Nick Clegg plans to pick Danny Alexander over Vince Cable as Lib Dem economy chief

 

Political Editor

Nick Clegg is expected to appoint Danny Alexander rather than Vince Cable as the Liberal Democrats' main economic spokesman at next year's general election.

The move follows a power struggle between Mr Alexander, who has worked closely with George Osborne as his Treasury deputy, and Mr Cable, the Business Secretary, who is closer to Labour than the Conservatives.

Mr Cable was shadow Chancellor in the run-up to the 2010 election. He was described as the "sage of the credit crunch" after predicting the housing market collapse and banking crisis. Some Lib Dem MPs hoped he would return to the key economic post for next year’s campaign.

But in the clearest sign yet that the job will go to his younger rival, Mr Clegg and Mr Alexander have written a joint article setting out the Lib Dems' stance on tax and spending in the 2015-20 parliament.

While they share the Conservatives’ goal of balancing the nation’s books by 2017-18, they accuse the Tories of being “wedded to austerity for austerity’s sake.” They say the Lib Dems have a “profoundly different approach”, rejecting Mr Osborne’s plan for £12bn of further welfare cuts and proposing taxes rises for the very wealthy. In an important change, they want borrowing limits relaxed for investment projects which ensure  economic growth and financial stability – including the building of 300,000 houses a year.

Today, Lib Dem sources said no final decision had been taken yet on who would take on the economic portfolio.

In part, the promotion of Mr Alexander would be seen in part as a reaction to the plot by Mr Cable's friend Lord Oakeshott to oust Mr Clegg after the Lib Dems' poor performance in last month's Euro and local elections.

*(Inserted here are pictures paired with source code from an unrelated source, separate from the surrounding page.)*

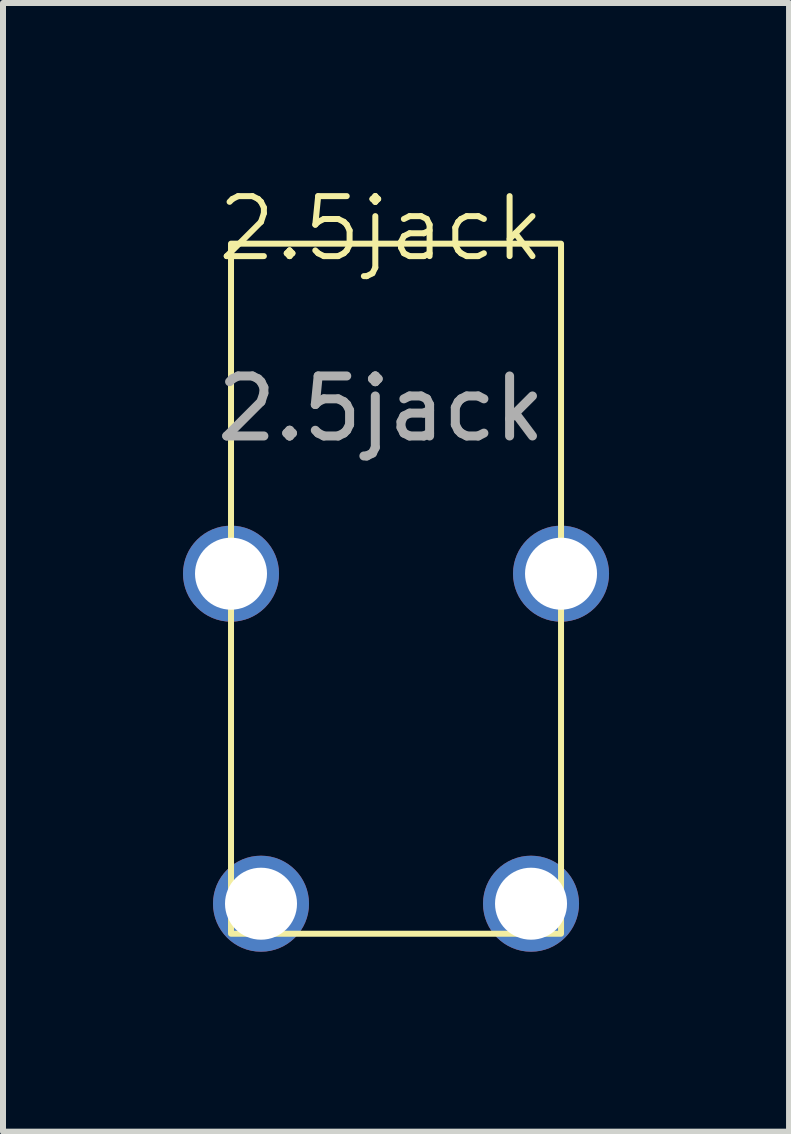
<source format=kicad_pcb>
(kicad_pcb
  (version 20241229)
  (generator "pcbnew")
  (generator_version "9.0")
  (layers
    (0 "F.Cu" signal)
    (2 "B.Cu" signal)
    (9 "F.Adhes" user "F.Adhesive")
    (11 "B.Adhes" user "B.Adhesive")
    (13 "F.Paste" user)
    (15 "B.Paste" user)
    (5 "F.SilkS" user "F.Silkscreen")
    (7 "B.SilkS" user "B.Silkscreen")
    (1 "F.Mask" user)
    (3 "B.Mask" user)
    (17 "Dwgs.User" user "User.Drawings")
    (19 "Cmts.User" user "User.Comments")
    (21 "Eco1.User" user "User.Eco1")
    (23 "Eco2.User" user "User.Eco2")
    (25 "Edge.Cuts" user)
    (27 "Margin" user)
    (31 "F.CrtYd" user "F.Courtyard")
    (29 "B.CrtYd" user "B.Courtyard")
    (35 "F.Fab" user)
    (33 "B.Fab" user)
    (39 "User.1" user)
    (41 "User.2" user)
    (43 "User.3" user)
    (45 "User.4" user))
  (footprint "2.5jack"
    (layer "F.Cu")
    (at 3.3 6.761)
    (property "Reference" "2.5jack" (at 0 -6 0) (unlocked yes) (layer "F.SilkS") (effects (font (size 1 1) (thickness 0.1))))
    (attr through_hole)
    (fp_rect (start -2.5 -5.75) (end 3 5.75) (stroke (width 0.1) (type default)) (fill no) (layer "F.SilkS"))
    (fp_text user "${REFERENCE}" (at 0 -3 0) (unlocked yes) (layer "F.Fab") (effects (font (size 1 1) (thickness 0.15))))
    (pad "G" thru_hole circle (at -2.5 -0.25) (size 1.6 1.6) (drill 1.2) (layers "*.Cu" "*.Mask"))
    (pad "G" thru_hole circle (at 3 -0.25) (size 1.6 1.6) (drill 1.2) (layers "*.Cu" "*.Mask"))
    (pad "S" thru_hole circle (at -2 5.25) (size 1.6 1.6) (drill 1.2) (layers "*.Cu" "*.Mask"))
    (pad "T" thru_hole circle (at 2.5 5.25) (size 1.6 1.6) (drill 1.2) (layers "*.Cu" "*.Mask")))
  (gr_rect
    (start -3 -3)
    (end 10.1 15.81)
    (stroke (width 0.1) (type default))
    (fill no)
    (layer "Edge.Cuts")))
</source>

Lord Oakeshott commissioned opinion polls on whether the party would do better with another leader. Mr Cable, the man most likely to take over if Mr Clegg was removed before the general election, distanced himself from the former Lib Dem peer but admitted he knew about some of the polls.

However, there were already signs before the failed coup that Mr Alexander could beat Mr Cable to the economic post. He is closer to Mr Clegg than the independent-minded Mr Cable.

The Business Secretary is said to be relaxed about "labels" and confident he will still play a role on economic affairs in the election campaign. Mr Cable has been calling for months for curbs on mortgage lending to prevent a housing bubble, which Mr Osborne announced on Thursday.

Ironically, Lib Dem MPs believe the new fiscal policy set out in the Clegg-Alexander article marks a significant shift towards Mr Cable's long-standing approach and takes the Lib Dems closer to Labour.

Some grassroots Lib Dems have accused Mr Alexander of “going native” at the Treasury and locking the party into “Osbornomics”. They regard the move away from “the politics of austerity” as a welcome admission that it damaged the Lib Dems at last month’s elections.

“The new fiscal policy is what Vince has been seeking for four years and Danny has been resisting,” said one Lib Dem MP.

Allies of the Deputy Prime Minister recognise Mr Cable’s experience and expertise but have said previously that he sometimes behaves more like an economic commentator than a Cabinet minister. They regard Mr Alexander as a safer pair of hands for the heat of an election. Mr Clegg’s faith in the Treasury Chief Secretary was shown when he put him in charge of planning for post-election period, a crucial role in the event of another hung parliament.